Setelah kejadian itu, rasa penasaran menguasai pikiranku. Siapa dia? Mengapa dia ada di sana malam itu? Dan kenapa dia bilang sudah meninggal tiga tahun lalu? Semua pertanyaan itu berputar di kepalaku, mendorongku untuk mencari tahu lebih dalam.

Aku pergi ke warung kecil tempat pertama kali kami bertemu. Aku bertanya pada orang-orang di sekitar, berharap seseorang mengenalnya, namun tak ada yang tahu. Semua orang di sana hanya melihatku dengan bingung, seolah aku mengada-ada. Aku mulai merasa seperti orang yang terjebak dalam mimpi yang tak bisa dimengerti.

Hari-hari berikutnya, rasa penasaran terus menggerogotiku. Aku mulai menggali lebih dalam, mencari berita kecelakaan atau kejadian aneh yang mungkin terjadi di sekitar rel atau di tempat kami bertemu. Malam-malamku dipenuhi oleh pertanyaan yang tak kunjung terjawab.
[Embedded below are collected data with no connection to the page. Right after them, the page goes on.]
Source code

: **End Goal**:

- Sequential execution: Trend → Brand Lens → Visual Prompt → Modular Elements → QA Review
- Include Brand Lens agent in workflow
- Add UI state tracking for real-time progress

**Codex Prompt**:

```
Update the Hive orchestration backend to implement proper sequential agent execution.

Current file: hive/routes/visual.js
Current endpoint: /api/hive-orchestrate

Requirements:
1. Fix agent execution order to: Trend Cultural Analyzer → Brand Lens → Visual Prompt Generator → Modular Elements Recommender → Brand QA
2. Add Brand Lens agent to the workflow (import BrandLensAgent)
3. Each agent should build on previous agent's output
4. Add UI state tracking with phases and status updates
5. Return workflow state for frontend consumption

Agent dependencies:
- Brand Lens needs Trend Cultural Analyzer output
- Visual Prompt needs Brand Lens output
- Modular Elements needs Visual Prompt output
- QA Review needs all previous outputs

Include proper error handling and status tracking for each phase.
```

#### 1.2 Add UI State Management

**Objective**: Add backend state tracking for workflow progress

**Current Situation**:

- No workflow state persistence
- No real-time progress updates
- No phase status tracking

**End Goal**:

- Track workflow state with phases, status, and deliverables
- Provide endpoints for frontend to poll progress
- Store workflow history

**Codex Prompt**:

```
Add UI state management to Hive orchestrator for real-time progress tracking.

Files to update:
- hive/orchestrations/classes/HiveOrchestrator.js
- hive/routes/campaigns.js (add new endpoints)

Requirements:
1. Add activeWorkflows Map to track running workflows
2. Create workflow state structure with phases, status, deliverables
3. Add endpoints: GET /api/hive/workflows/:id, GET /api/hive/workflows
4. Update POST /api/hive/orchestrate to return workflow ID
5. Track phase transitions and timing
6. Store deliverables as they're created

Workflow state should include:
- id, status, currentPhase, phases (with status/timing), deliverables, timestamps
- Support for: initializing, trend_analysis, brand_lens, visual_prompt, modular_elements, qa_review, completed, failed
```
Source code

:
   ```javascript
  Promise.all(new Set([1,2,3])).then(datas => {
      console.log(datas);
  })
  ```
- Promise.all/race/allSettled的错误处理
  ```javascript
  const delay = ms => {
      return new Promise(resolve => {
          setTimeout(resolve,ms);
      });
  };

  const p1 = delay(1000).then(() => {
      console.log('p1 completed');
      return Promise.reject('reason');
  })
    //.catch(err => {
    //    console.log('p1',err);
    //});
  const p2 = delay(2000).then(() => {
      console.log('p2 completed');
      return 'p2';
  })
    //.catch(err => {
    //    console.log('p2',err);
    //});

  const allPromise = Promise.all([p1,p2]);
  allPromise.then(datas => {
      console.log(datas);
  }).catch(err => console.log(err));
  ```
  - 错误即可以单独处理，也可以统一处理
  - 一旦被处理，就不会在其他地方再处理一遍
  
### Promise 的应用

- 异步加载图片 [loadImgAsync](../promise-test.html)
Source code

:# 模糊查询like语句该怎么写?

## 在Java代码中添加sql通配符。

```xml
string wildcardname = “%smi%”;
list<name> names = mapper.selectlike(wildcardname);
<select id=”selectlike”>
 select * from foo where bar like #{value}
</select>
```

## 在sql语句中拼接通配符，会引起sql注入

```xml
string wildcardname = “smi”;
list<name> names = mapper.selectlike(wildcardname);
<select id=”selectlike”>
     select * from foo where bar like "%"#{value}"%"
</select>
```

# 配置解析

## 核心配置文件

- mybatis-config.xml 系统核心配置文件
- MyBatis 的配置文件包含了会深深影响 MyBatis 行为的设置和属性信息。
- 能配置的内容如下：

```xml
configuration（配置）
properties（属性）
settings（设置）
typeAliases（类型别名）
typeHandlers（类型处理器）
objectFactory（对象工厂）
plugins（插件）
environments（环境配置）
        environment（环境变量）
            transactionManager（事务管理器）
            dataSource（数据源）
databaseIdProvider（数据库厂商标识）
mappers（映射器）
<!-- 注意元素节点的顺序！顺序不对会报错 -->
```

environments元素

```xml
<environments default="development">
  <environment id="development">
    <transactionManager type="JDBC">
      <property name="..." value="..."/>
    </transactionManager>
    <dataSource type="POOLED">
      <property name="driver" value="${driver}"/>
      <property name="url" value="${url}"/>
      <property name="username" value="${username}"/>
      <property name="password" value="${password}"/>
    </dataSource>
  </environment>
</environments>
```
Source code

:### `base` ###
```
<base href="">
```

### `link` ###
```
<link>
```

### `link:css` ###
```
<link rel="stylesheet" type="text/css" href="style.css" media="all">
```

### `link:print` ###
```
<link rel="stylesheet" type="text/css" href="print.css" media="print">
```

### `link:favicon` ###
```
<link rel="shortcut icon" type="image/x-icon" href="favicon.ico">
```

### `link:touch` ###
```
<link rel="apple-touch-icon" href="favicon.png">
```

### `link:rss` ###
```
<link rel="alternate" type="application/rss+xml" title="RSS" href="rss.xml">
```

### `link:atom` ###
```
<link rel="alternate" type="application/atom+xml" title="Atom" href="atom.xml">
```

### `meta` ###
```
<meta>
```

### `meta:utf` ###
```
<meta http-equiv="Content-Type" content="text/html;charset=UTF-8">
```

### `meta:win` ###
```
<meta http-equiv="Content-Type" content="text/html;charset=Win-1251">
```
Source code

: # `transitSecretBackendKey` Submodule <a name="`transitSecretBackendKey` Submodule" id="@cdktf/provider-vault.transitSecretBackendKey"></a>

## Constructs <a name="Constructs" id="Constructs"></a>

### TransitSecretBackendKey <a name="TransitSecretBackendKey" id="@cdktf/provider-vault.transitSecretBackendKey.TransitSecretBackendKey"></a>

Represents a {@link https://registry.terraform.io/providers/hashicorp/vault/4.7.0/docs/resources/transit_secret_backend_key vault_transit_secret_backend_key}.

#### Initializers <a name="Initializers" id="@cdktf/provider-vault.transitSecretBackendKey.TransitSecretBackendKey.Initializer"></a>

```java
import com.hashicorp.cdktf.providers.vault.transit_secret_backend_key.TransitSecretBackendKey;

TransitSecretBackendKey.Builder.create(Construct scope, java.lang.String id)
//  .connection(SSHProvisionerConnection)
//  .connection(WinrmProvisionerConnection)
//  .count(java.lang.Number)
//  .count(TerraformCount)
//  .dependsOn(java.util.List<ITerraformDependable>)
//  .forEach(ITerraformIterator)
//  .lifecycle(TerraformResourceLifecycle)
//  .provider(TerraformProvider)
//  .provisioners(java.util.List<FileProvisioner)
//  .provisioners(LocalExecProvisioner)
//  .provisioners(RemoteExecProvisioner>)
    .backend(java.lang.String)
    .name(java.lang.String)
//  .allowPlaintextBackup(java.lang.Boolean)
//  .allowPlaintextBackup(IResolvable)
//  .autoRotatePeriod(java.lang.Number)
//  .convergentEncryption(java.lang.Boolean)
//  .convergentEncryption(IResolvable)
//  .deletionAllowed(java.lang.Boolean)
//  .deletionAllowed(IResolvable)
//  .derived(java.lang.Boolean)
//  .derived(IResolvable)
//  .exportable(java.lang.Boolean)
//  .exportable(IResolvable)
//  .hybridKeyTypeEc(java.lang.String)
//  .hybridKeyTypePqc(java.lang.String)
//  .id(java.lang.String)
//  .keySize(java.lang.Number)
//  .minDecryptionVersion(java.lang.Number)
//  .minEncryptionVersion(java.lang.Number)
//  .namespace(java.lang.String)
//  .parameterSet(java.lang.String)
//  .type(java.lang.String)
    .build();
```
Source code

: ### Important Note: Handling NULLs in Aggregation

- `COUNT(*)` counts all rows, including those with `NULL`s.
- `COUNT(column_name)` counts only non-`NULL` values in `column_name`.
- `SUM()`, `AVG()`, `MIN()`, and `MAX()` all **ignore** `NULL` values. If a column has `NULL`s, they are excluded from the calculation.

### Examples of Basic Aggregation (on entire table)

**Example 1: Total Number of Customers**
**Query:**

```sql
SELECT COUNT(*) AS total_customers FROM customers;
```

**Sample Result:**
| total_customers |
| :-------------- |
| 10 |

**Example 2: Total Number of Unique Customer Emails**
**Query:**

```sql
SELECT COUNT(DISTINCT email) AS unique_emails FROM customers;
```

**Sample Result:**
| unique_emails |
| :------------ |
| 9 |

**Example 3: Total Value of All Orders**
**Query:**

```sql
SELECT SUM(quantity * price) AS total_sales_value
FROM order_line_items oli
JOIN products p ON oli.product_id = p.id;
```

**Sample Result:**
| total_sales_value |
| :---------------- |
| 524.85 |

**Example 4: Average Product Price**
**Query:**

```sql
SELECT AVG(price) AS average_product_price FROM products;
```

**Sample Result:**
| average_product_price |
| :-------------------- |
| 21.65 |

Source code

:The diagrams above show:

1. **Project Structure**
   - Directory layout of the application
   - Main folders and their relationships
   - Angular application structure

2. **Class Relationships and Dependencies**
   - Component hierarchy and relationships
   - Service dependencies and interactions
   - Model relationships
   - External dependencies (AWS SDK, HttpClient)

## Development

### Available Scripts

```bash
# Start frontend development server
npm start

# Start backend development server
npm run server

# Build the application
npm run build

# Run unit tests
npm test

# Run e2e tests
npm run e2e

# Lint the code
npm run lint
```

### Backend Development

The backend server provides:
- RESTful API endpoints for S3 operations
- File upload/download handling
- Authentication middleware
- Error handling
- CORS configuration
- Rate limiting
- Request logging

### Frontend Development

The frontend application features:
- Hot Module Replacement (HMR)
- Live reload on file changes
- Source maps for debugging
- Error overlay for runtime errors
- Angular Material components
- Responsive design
Nama perempuan itu tetap menjadi misteri, dan meskipun setiap langkahku semakin terasa berat, aku merasa ada sesuatu yang harus aku ketahui, yang harus aku ungkap.

Setiap kali hujan turun, bayangan wajahnya kembali muncul di kepalaku. Tatapannya yang tenang, senyumnya yang hangat, bahkan suara lembutnya yang masih terngiang. Aku merasa terjebak di antara kenyataan dan sesuatu yang jauh lebih besar, yang tak bisa kujelaskan. Aku harus menemukan jawabannya. Aku harus tahu kenapa dia muncul dalam hidupku. Mungkin, jawabannya adalah kunci untuk memahami segala hal yang telah menggelisahkan pikiranku.